> [THE TASK]:
What is needed here is an exact copy of every record below.

> [RECORDS SUPPLIED]:
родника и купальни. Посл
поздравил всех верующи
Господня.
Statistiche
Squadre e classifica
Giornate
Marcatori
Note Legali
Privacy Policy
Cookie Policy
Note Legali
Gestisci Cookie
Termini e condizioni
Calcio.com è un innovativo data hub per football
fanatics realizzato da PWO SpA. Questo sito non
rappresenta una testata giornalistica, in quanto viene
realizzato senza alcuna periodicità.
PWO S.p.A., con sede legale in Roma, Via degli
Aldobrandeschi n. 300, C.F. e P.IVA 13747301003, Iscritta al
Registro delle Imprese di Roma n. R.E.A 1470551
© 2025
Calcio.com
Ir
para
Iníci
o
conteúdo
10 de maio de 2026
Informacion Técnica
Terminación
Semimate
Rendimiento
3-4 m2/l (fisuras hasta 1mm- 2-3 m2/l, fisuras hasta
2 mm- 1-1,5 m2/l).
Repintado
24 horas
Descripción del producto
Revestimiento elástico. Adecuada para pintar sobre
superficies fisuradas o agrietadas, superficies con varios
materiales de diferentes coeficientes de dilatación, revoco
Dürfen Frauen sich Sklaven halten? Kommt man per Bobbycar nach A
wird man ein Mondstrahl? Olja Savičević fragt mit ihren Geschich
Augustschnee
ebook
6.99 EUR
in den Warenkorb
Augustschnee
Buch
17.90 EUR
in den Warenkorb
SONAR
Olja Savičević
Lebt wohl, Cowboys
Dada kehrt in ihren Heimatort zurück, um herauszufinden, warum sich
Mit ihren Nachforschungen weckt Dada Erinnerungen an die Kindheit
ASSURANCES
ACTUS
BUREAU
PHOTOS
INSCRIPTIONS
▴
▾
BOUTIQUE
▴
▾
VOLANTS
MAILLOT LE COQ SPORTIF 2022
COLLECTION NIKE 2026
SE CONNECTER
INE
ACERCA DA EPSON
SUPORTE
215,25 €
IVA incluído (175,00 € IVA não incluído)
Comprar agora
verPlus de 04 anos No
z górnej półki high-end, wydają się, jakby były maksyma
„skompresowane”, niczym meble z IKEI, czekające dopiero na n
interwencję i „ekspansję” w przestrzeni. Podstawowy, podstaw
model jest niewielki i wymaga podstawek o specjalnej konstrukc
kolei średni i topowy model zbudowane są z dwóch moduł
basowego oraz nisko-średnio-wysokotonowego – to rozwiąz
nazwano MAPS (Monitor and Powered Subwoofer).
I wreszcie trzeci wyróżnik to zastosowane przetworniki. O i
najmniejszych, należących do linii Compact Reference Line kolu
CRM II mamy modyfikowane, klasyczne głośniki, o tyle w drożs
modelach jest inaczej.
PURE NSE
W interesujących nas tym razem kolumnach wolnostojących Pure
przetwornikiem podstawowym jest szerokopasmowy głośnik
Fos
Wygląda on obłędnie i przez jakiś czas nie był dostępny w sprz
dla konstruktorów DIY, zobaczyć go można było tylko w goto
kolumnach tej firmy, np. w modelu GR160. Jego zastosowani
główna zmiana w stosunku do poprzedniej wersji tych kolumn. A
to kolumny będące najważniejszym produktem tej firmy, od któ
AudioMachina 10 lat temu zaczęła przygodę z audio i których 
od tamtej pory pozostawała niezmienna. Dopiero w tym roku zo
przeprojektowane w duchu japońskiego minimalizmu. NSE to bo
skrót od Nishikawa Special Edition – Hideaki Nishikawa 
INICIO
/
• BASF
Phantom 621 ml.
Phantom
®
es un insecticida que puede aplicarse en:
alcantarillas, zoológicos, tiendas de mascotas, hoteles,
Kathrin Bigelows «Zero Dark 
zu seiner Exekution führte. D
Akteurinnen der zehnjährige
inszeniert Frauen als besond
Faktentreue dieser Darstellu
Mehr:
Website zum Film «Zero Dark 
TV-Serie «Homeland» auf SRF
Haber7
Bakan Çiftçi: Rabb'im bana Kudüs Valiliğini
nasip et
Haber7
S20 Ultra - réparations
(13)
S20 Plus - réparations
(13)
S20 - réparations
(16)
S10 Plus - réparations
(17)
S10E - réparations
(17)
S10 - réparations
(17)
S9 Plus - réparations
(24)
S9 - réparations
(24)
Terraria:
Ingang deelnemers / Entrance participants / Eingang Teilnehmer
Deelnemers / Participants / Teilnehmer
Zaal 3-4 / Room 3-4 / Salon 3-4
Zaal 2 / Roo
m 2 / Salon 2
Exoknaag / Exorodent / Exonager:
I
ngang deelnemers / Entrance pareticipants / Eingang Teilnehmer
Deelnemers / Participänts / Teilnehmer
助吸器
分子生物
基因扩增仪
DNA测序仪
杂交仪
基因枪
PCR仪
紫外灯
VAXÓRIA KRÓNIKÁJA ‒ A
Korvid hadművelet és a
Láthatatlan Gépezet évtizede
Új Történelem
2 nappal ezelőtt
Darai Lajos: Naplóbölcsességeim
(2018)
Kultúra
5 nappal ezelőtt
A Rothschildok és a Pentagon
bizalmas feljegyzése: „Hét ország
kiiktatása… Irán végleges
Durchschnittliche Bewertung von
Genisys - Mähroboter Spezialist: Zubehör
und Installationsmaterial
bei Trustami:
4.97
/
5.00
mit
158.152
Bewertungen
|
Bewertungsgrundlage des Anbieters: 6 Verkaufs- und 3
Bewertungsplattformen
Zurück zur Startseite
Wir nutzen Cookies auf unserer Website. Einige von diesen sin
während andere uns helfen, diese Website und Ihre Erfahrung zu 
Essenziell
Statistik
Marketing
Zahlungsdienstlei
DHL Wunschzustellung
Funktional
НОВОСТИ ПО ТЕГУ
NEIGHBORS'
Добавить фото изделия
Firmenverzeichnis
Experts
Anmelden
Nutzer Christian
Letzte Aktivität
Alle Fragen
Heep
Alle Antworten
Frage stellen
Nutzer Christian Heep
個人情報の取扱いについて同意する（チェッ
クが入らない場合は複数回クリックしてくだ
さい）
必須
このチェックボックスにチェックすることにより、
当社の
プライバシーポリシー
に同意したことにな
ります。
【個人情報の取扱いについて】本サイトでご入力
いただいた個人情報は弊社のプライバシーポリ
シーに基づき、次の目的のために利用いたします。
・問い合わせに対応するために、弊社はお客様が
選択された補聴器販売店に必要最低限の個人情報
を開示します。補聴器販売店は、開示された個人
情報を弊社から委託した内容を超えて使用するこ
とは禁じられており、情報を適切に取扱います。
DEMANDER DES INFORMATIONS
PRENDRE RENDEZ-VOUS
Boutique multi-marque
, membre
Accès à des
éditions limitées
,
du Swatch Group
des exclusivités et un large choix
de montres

> [YOUR RESPONSE]:
родника и купальни. Посл
поздравил всех верующи
Господня.
Statistiche
Squadre e classifica
Giornate
Marcatori
Note Legali
Privacy Policy
Cookie Policy
Note Legali
Gestisci Cookie
Termini e condizioni
Calcio.com è un innovativo data hub per football
fanatics realizzato da PWO SpA. Questo sito non
rappresenta una testata giornalistica, in quanto viene
realizzato senza alcuna periodicità.
PWO S.p.A., con sede legale in Roma, Via degli
Aldobrandeschi n. 300, C.F. e P.IVA 13747301003, Iscritta al
Registro delle Imprese di Roma n. R.E.A 1470551
© 2025
Calcio.com
Ir
para
Iníci
o
conteúdo
10 de maio de 2026
Informacion Técnica
Terminación
Semimate
Rendimiento
3-4 m2/l (fisuras hasta 1mm- 2-3 m2/l, fisuras hasta
2 mm- 1-1,5 m2/l).
Repintado
24 horas
Descripción del producto
Revestimiento elástico. Adecuada para pintar sobre
superficies fisuradas o agrietadas, superficies con varios
materiales de diferentes coeficientes de dilatación, revoco
Dürfen Frauen sich Sklaven halten? Kommt man per Bobbycar nach A
wird man ein Mondstrahl? Olja Savičević fragt mit ihren Geschich
Augustschnee
ebook
6.99 EUR
in den Warenkorb
Augustschnee
Buch
17.90 EUR
in den Warenkorb
SONAR
Olja Savičević
Lebt wohl, Cowboys
Dada kehrt in ihren Heimatort zurück, um herauszufinden, warum sich
Mit ihren Nachforschungen weckt Dada Erinnerungen an die Kindheit
ASSURANCES
ACTUS
BUREAU
PHOTOS
INSCRIPTIONS
▴
▾
BOUTIQUE
▴
▾
VOLANTS
MAILLOT LE COQ SPORTIF 2022
COLLECTION NIKE 2026
SE CONNECTER
INE
ACERCA DA EPSON
SUPORTE
215,25 €
IVA incluído (175,00 € IVA não incluído)
Comprar agora
verPlus de 04 anos No
z górnej półki high-end, wydają się, jakby były maksyma
„skompresowane”, niczym meble z IKEI, czekające dopiero na n
interwencję i „ekspansję” w przestrzeni. Podstawowy, podstaw
model jest niewielki i wymaga podstawek o specjalnej konstrukc
kolei średni i topowy model zbudowane są z dwóch moduł
basowego oraz nisko-średnio-wysokotonowego – to rozwiąz
nazwano MAPS (Monitor and Powered Subwoofer).
I wreszcie trzeci wyróżnik to zastosowane przetworniki. O i
najmniejszych, należących do linii Compact Reference Line kolu
CRM II mamy modyfikowane, klasyczne głośniki, o tyle w drożs
modelach jest inaczej.
PURE NSE
W interesujących nas tym razem kolumnach wolnostojących Pure
przetwornikiem podstawowym jest szerokopasmowy głośnik
Fos
Wygląda on obłędnie i przez jakiś czas nie był dostępny w sprz
dla konstruktorów DIY, zobaczyć go można było tylko w goto
kolumnach tej firmy, np. w modelu GR160. Jego zastosowani
główna zmiana w stosunku do poprzedniej wersji tych kolumn. A
to kolumny będące najważniejszym produktem tej firmy, od któ
AudioMachina 10 lat temu zaczęła przygodę z audio i których 
od tamtej pory pozostawała niezmienna. Dopiero w tym roku zo
przeprojektowane w duchu japońskiego minimalizmu. NSE to bo
skrót od Nishikawa Special Edition – Hideaki Nishikawa 
INICIO
/
• BASF
Phantom 621 ml.
Phantom
®
es un insecticida que puede aplicarse en:
alcantarillas, zoológicos, tiendas de mascotas, hoteles,
Kathrin Bigelows «Zero Dark 
zu seiner Exekution führte. D
Akteurinnen der zehnjährige
inszeniert Frauen als besond
Faktentreue dieser Darstellu
Mehr:
Website zum Film «Zero Dark 
TV-Serie «Homeland» auf SRF
Haber7
Bakan Çiftçi: Rabb'im bana Kudüs Valiliğini
nasip et
Haber7
S20 Ultra - réparations
(13)
S20 Plus - réparations
(13)
S20 - réparations
(16)
S10 Plus - réparations
(17)
S10E - réparations
(17)
S10 - réparations
(17)
S9 Plus - réparations
(24)
S9 - réparations
(24)
Terraria:
Ingang deelnemers / Entrance participants / Eingang Teilnehmer
Deelnemers / Participants / Teilnehmer
Zaal 3-4 / Room 3-4 / Salon 3-4
Zaal 2 / Roo
m 2 / Salon 2
Exoknaag / Exorodent / Exonager:
I
ngang deelnemers / Entrance pareticipants / Eingang Teilnehmer
Deelnemers / Participänts / Teilnehmer
助吸器
分子生物
基因扩增仪
DNA测序仪
杂交仪
基因枪
PCR仪
紫外灯
VAXÓRIA KRÓNIKÁJA ‒ A
Korvid hadművelet és a
Láthatatlan Gépezet évtizede
Új Történelem
2 nappal ezelőtt
Darai Lajos: Naplóbölcsességeim
(2018)
Kultúra
5 nappal ezelőtt
A Rothschildok és a Pentagon
bizalmas feljegyzése: „Hét ország
kiiktatása… Irán végleges
Durchschnittliche Bewertung von
Genisys - Mähroboter Spezialist: Zubehör
und Installationsmaterial
bei Trustami:
4.97
/
5.00
mit
158.152
Bewertungen
|
Bewertungsgrundlage des Anbieters: 6 Verkaufs- und 3
Bewertungsplattformen
Zurück zur Startseite
Wir nutzen Cookies auf unserer Website. Einige von diesen sin
während andere uns helfen, diese Website und Ihre Erfahrung zu 
Essenziell
Statistik
Marketing
Zahlungsdienstlei
DHL Wunschzustellung
Funktional
НОВОСТИ ПО ТЕГУ
NEIGHBORS'
Добавить фото изделия
Firmenverzeichnis
Experts
Anmelden
Nutzer Christian
Letzte Aktivität
Alle Fragen
Heep
Alle Antworten
Frage stellen
Nutzer Christian Heep
個人情報の取扱いについて同意する（チェッ
クが入らない場合は複数回クリックしてくだ
さい）
必須
このチェックボックスにチェックすることにより、
当社の
プライバシーポリシー
に同意したことにな
ります。
【個人情報の取扱いについて】本サイトでご入力
いただいた個人情報は弊社のプライバシーポリ
シーに基づき、次の目的のために利用いたします。
・問い合わせに対応するために、弊社はお客様が
選択された補聴器販売店に必要最低限の個人情報
を開示します。補聴器販売店は、開示された個人
情報を弊社から委託した内容を超えて使用するこ
とは禁じられており、情報を適切に取扱います。
DEMANDER DES INFORMATIONS
PRENDRE RENDEZ-VOUS
Boutique multi-marque
, membre
Accès à des
éditions limitées
,
du Swatch Group
des exclusivités et un large choix
de montres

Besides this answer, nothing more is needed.